He had gone down to superintend the running of a new drift; the two men, half drunk with Slavin's whisky, set off a shot prematurely, to their own and Mavor's destruction. They were badly burned, but his face was untouched. A miner was sponging off the bloody froth oozing from his lips. The others were standing about waiting for me to speak. But I could find no word, for my heart was sick, thinking, as they were, of the young mother and her baby waiting at home. So I stood, looking stupidly from one to the other, trying to find some reason--coward that I was--why another should bear the news rather than I. And while we stood there, looking at one another in fear, there broke upon us the sound of a voice mounting high above the birch tops, singing--"Will ye no' come back again?
Will ye no' come back again?
Better lo'ed ye canna be, Will ye no' come back again?"'A strange terror seized us. Instinctively the men closed up in front of the body, and stood in silence. Nearer and nearer came the clear, sweet voice, ringing like a silver bell up the steep--"Sweet the lav'rock's note and lang, Liltin' wildly up the glen, But aye tae me he sings ae sang, Will ye no' come back again?"'Before the verse was finished "Old Ricketts" had dropped on his knees, sobbing out brokenly, "O God! O God! have pity, have pity, have pity!"--and every man took off his hat. And still the voice came nearer, singing so brightly the refrain, '"Will ye no' come back again?'
'It became unbearable. "Old Ricketts" sprang suddenly to his feet, and, gripping me by the arm, said piteously, "Oh, go to her! for Heaven's sake, go to her!" I next remember standing in her path and seeing her holding out her hands full of red lilies, crying out, "Are they not lovely? Lewis is so fond of them!" With the promise of much finer ones I turned her down a path toward the river, talking I know not what folly, till her great eyes grew grave, then anxious, and my tongue stammered and became silent.
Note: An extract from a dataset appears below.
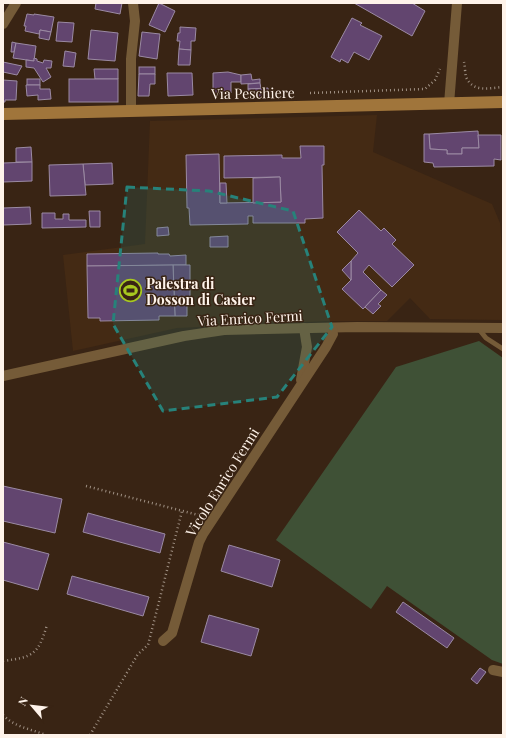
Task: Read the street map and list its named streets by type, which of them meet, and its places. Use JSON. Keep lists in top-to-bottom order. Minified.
{"streets":{"street":["Via Peschiere","Via Enrico Fermi","Vicolo Enrico Fermi"]},"crossings":[["Via Enrico Fermi","Vicolo Enrico Fermi"]],"places":{"sports":["Palestra di Dosson di Casier"]},"north":"top left"}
Then, laying her hand upon my arm, she said with gentle sweetness, "Tell me your trouble, Mr. Craig," and I knew my agony had come, and I burst out, "Oh, if it were only mine!" She turned quite white, and with her deep eyes--you've noticed her eyes--drawing the truth out of mine, she said, "Is it mine, Mr. Craig, and my baby's?" I waited, thinking with what words to begin. She put one hand to her heart, and with the other caught a little poplar-tree that shivered under her grasp, and said with white lips, but even more gently, "Tell me." I wondered at my voice being so steady as I said, "Mrs. Mavor, God will help you and your baby. There has been an accident--and it is all over."'She was a miner's wife, and there was no need for more. I could see the pattern of the sunlight falling through the trees upon the grass. I could hear the murmur of the river, and the cry of the cat-bird in the bushes, but we seemed to be in a strange and unreal world. Suddenly she stretched out her hands to me, and with a little moan said, "Take me to him."'"Sit down for a moment or two," I entreated.